◆ **Prompt**:
Copy the data precisely, character for character, and leave out every picture.

◆ **Exercise input**:
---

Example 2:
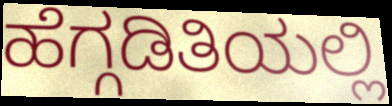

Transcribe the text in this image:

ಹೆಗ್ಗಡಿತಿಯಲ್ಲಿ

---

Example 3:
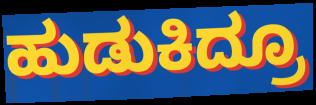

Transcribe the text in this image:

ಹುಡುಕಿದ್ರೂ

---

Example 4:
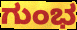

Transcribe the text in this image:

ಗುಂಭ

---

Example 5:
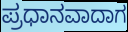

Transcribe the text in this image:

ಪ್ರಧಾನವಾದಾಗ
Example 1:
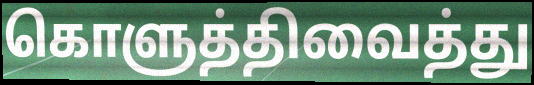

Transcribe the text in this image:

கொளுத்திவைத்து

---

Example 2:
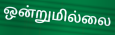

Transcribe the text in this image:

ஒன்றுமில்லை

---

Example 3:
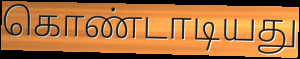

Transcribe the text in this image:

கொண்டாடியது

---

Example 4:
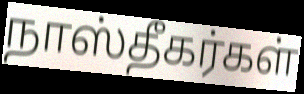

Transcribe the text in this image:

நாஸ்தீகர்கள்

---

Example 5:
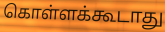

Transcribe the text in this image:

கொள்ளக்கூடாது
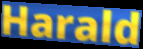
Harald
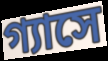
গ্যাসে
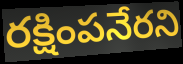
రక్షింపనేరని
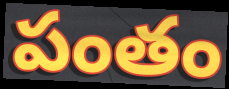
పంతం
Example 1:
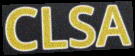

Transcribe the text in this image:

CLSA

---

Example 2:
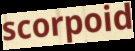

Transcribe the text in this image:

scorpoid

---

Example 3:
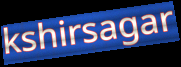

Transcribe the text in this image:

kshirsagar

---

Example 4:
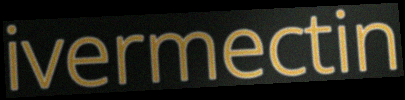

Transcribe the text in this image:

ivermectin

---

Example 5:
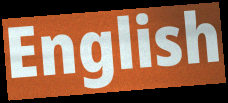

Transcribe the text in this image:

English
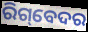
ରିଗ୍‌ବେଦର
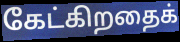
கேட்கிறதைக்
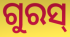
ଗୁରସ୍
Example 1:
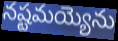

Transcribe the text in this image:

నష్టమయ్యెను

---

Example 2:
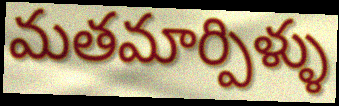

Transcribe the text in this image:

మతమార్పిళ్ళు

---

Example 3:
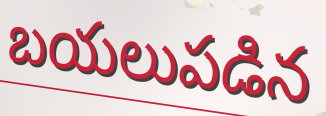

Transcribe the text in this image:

◆ **Task solution**:
---

Example 2:

Transcribe the text in this image:

ಹೆಗ್ಗಡಿತಿಯಲ್ಲಿ

---

Example 3:

Transcribe the text in this image:

ಹುಡುಕಿದ್ರೂ

---

Example 4:

Transcribe the text in this image:

ಗುಂಭ

---

Example 5:

Transcribe the text in this image:

ಪ್ರಧಾನವಾದಾಗ
Example 1:

Transcribe the text in this image:

கொளுத்திவைத்து

---

Example 2:

Transcribe the text in this image:

ஒன்றுமில்லை

---

Example 3:

Transcribe the text in this image:

கொண்டாடியது

---

Example 4:

Transcribe the text in this image:

நாஸ்தீகர்கள்

---

Example 5:

Transcribe the text in this image:

கொள்ளக்கூடாது
Harald
গ্যাসে
రక్షింపనేరని
పంతం
Example 1:

Transcribe the text in this image:

CLSA

---

Example 2:

Transcribe the text in this image:

scorpoid

---

Example 3:

Transcribe the text in this image:

kshirsagar

---

Example 4:

Transcribe the text in this image:

ivermectin

---

Example 5:

Transcribe the text in this image:

English
ରିଗ୍‌ବେଦର
கேட்கிறதைக்
ଗୁରସ୍
Example 1:

Transcribe the text in this image:

నష్టమయ్యెను

---

Example 2:

Transcribe the text in this image:

మతమార్పిళ్ళు

---

Example 3:

Transcribe the text in this image:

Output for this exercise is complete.